5. Significación clínica de la morfología del BG
Las lesiones debidas a patología del tendón del bíceps se han postulado como una de las causas más frecuentes de dolor y discapacidad en el hombro. La patología del tendón del bíceps se ha visualizado en tres categorías principales, a saber, inestabilidad, inflamatoria y traumática . Abboud et al. patología del tendón del bíceps dividida en tendón normal, inflamado, parcialmente desgarrado o roto. Se pueden encontrar alteraciones inflamatorias agudas y degenerativas crónicas que causan ruptura parcial/completa y subluxación/dislocación en la cabeza larga del tendón del bíceps . La inestabilidad del tendón del bíceps, además de otros factores, se puede atribuir a la longitud de las paredes medial/lateral, los ángulos de apertura/pared medial dependiendo de la anchura/profundidad que constituyen la superficialidad del BG y la presencia de cresta supratubercular . Se espera que la implicación de paredes más largas asegure una mayor estabilidad al tendón del bíceps que se encuentra en el surco bicipital que las paredes más cortas durante los movimientos biomecánicos multidireccionales. Pero el ciclista a este hecho es que también puede causar fricción por desgaste en un tendón de bíceps de mayor longitud rodeado de paredes más largas que crean inflamación en condiciones estrechas de BG. A medida que disminuyen las longitudes de las paredes medias y laterales, aumenta la inestabilidad y es probable que el tendón se dañe. La inferencia extraída se basa en la reconstrucción del modelo anatómico de esta parte del cuerpo humano, avanzando en el conocimiento y la experiencia de los estudios anatómicos y clínicos registrados en la literatura, apoyados por la fuerza lógica, ya que el estudio se realiza sobre huesos secos. El rango proporciona una idea de la longitud de estas paredes en la población del norte de la India, mientras que la media ± DE revela el tamaño promedio de BG. La mediana puede ser muy útil para planificar procedimientos quirúrgicos en esta parte del cuerpo. El modo es representativo de la incidencia más frecuente de longitudes de estas paredes en la población objeto de estudio. Si se estudia la inestabilidad del tendón del bíceps en relación con las longitudes de BG, el valor más frecuente de la longitud de las paredes puede desempeñar un papel vital en el diagnóstico de la inestabilidad del tendón o el daño por desgaste.

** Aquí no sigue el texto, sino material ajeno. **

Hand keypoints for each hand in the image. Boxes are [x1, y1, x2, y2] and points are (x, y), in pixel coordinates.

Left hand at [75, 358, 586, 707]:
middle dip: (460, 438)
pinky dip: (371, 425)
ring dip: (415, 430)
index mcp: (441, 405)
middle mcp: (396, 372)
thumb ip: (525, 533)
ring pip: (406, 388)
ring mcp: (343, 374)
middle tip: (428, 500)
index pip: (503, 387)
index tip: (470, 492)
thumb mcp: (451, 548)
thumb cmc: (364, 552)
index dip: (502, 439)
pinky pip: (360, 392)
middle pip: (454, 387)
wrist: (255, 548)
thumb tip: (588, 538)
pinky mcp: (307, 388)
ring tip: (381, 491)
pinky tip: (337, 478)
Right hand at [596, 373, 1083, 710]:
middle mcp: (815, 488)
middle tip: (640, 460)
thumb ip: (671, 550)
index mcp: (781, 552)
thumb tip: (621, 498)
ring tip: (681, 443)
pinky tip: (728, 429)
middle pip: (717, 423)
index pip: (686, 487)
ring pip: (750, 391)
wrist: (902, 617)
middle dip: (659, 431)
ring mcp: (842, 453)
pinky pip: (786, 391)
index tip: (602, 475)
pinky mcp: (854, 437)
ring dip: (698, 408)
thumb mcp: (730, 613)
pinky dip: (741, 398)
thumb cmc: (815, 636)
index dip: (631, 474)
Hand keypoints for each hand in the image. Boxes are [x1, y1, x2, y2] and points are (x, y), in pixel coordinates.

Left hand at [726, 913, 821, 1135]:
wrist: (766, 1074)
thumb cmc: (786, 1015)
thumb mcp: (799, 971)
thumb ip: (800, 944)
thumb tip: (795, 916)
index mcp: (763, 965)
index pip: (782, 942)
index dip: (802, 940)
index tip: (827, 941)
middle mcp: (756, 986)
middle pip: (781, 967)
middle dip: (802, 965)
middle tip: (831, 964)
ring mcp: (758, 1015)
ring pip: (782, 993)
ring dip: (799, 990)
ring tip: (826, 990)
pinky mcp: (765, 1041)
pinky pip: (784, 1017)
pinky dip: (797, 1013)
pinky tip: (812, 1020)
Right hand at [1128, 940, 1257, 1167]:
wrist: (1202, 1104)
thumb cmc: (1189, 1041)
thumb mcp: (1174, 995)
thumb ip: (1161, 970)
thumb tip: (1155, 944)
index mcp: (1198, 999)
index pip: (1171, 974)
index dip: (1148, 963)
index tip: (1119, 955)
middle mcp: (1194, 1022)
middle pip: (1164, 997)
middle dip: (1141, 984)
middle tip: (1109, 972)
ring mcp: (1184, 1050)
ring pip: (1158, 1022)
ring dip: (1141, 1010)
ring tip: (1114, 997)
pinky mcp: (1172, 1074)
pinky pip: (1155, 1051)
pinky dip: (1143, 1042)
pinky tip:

Cone et al. se consideró que un surco de 3 mm de profundidad o menos y más de 17 mm de ancho puede predisponer a la subluxación o dislocación del tendón en las radiografías del paciente. El surco plano de Pfahler et al. en el 62% de los casos se observó una acumulación significativa de cambios patológicos en el tendón del bíceps en la ecografía. Se ha postulado que la cresta supratubercular de Meyer y un surco bicipital o intertubercular poco profundo prematuro resultan en una variedad de lesiones después de un uso repetitivo o un trauma agudo . Estos incluyen peritendonitis aguda o crónica, diversos grados de desgaste o daño al tendón y subluxación o dislocación completa.
Como el tendón del bíceps está engarzado en BG, el ancho puede influir en la patología que ocurre en este tendón. En un surco más ancho, el tendón es más libre de moverse y hay menos posibilidades de que el tendón se dañe.
6. Conclusiones
(i) Se ha dilucidado la morfometría del surco bicipital en términos de longitud de pared media, pared lateral, longitud de BG, ancho, ángulo de profundidad de pared media y ángulo de apertura con referencia a la población del norte de la India.ii) Los datos sobre la morfometría del BG serán de suma utilidad para anatomistas, radiólogos, cirujanos ortopédicos y médicos.iii) Se ha dado la nueva definición de BG estrecha/superficial.
Agradecimientos
Los autores agradecen al jefe y al personal del departamento de anatomía por proporcionar el material. No hay conflicto de intereses.